> [Document section]
Editor's 1-minute essay


 

The great idea of Language enjoys a special status as it relates to all of the other ideas in a particular way: all ideas and thoughts of men and women are, of course, expressed in speech and language.

Language brings to us a host of problems, debated over the centuries, too involved to address in detail here:

  • the development of historical and comparative studies of the various human languages;
  • the scientific formulation of what is common to all languages in origin, structure, and change;
  • the science of linguistics;
  • the problem of ambiguity in language; in its worst form, language in service of deception and propaganda.

Possibly,

  • the most interesting, the most profound, question concerning language is this: how do the sounds we make, the marks we inscribe on a page -- how do these initially get their meaning to create language? And, once created, how can they convey thoughts from one mind to another?

This may not sound like much of a problem to you -- but think about it!

I could say to you: "Please hand me that book."

You see the book. You're not too busy at the time. You pass it my way -- no problemo. You knew what I meant, and you did it. No big deal.

And if all linguistic transactions were of this sort, you might have a point. Satirist Jonathan Swift in his Gulliver's Travels speaks of a project being considered by professors of language:

  • "Since words are only names for things, it would be more convenient for all men to carry about them such things as were necessary to express the particular business they are to discourse on."

> [Stored data]
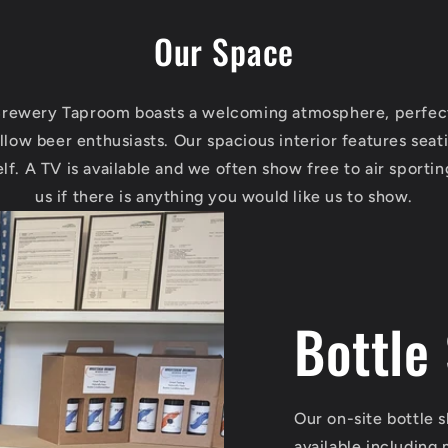
Our Space
rewery Taproom boasts a welcoming atmosphere, perfect 
llow beer enthusiasts. Our spacious interior features seat
elf. A TV is available and we often show free to air sportin
us if there is anything you would like us to show.
Bottle
Our on-site bottle 
available including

> [Apply what you read]
• 1. Return the passage of the essay on language between "Language brings to" and "deception and propaganda.", inclusive, copied word for word.
• 2. Retype the text of the row that follows the essay above, line for line and unchanged, leaving out the picture.

> [Task results]
• 1.
Language brings to us a host of problems, debated over the centuries, too involved to address in detail here:

  • the development of historical and comparative studies of the various human languages;
  • the scientific formulation of what is common to all languages in origin, structure, and change;
  • the science of linguistics;
  • the problem of ambiguity in language; in its worst form, language in service of deception and propaganda.

• 2.
Our Space
rewery Taproom boasts a welcoming atmosphere, perfect 
llow beer enthusiasts. Our spacious interior features seat
elf. A TV is available and we often show free to air sportin
us if there is anything you would like us to show.
Bottle
Our on-site bottle 
available including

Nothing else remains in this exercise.